==> logic/hofstadter.s <==
Well, one summer, I decided to tackle the problem. Not having any great
knowledge of number theory, I used a more brute force approach. Note
that for greater comprehensibility, I have broken the resulting formula
up into several stages, but it would not be difficult to put it
back together into one vast formula:
{e is prime:}
PRIME(e) :=
~Eb:Ec:((b+2)*(c+2) = e)
{if e is a prime, true iff a is a power of e:}
PPOWER(a,e) :=
Ab:Ac:((b*c = a) -> ((b = 1) or (Ed: (e*d) = b)))
{if e is a prime, and a is a power of e, true iff d is the
(log_e a)th digit (counting from the right, starting with 0)
in the base-e expansion of n:}
DIG(a,e,d,n) :=
(d < e) & Eb:Ec:((c < a) & (n = (b*e*a) + (d*a) + c))
{if e is prime, and a is a power of e, true iff n has exactly
(log_e a) digits in its base-e expansion (0 is counted as having 0
digits:}
LENGTH(e,a,n):=
(n < a) & Ab:((PPOWER(b,e) & (b < a)) -> (b <= n))
POWER_OF_TEN(x):=
Ee:(PRIME(e) & (e > x) &
En:Ea:(LENGTH(e,a,n) &
DIG(1,e,1,n) &
Ai:Aj:Au:( (PPOWER(u,e) & ((e*u) < a)
& DIG(u,e,i,n) & DIG(e*u,e,j,n))
-> j = (10 * i) ) &
Eu:(PPOWER(u,e) & (e*u = a) & DIG(u,e,x,n))
) )
The basic idea is that you are asserting that for some prime e greater
than x, we can find a number n which, when expressed in base-e notation,
will have 1 in its units place, 10 in its e's place, 100 in its (e^2)'s
place, and in general have the "digit" in each place be 10 times
greater than the one to its right, such that the leftmost digit is our x.

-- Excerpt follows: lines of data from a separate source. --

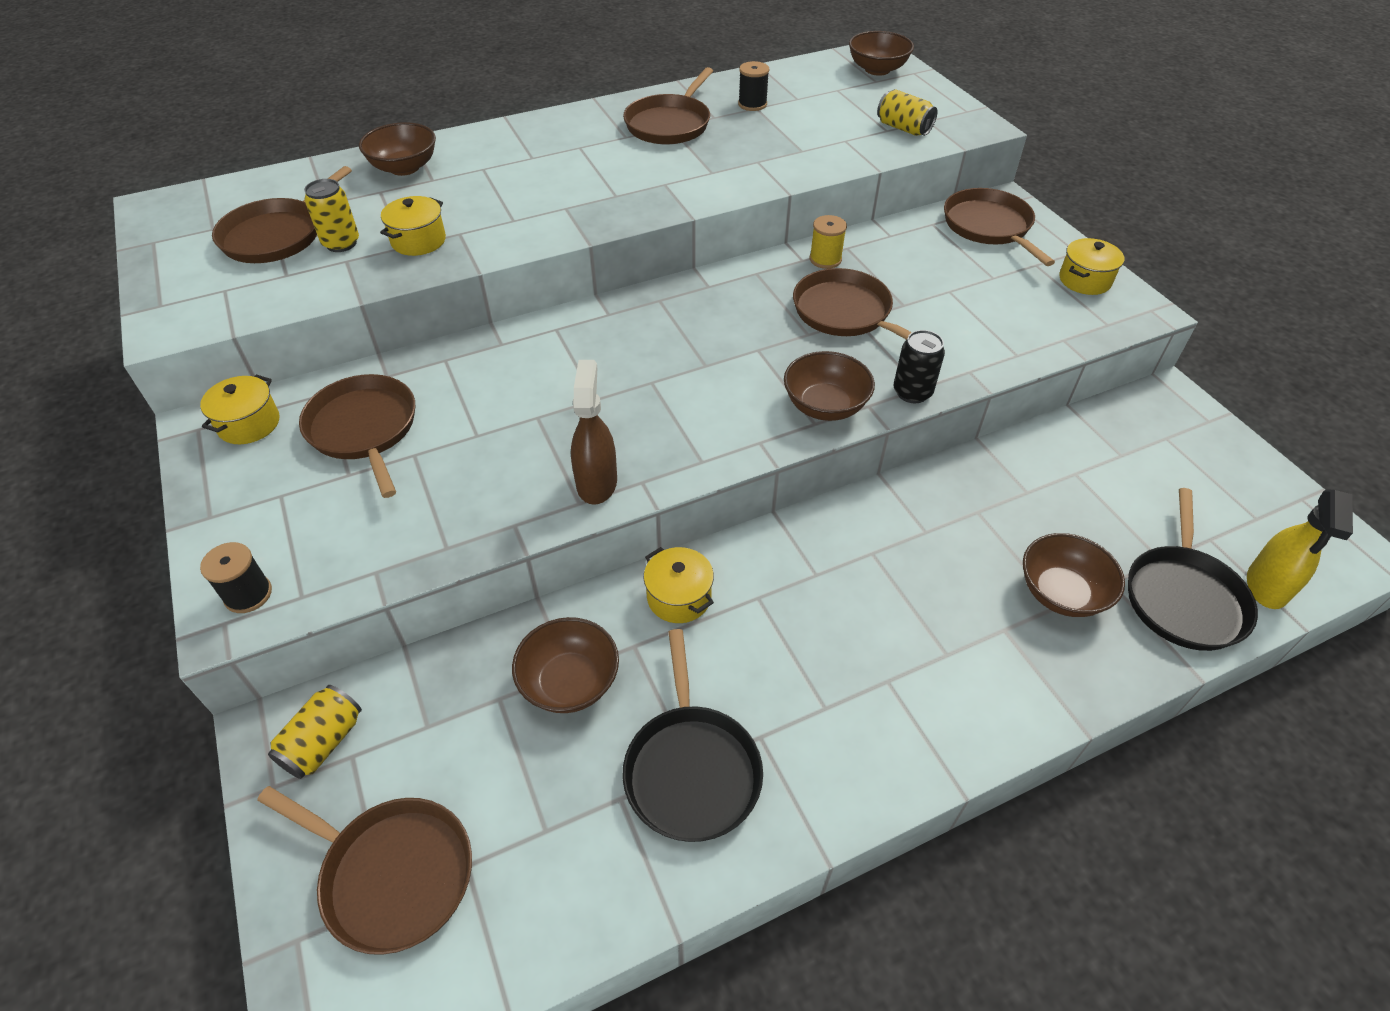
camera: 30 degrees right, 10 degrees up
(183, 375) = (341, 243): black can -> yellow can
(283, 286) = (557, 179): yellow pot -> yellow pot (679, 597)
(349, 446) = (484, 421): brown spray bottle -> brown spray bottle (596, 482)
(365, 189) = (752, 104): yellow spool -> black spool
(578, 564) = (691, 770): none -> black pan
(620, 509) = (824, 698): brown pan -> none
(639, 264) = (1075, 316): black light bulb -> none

To translate into Hofstadter's notation, of course, we must use horse-shoes
instead of ->'s, big carets instead of &'s, letters a through e (followed
by however many ''s) exclusively, and so forth. (We must also replace <'s
and <= with appropriate expansions, and substitute in for our capitalized
formula abbreviations.) This is left as an exercise to the reader.
Kevin Wald
wald2@husc.harvard.edu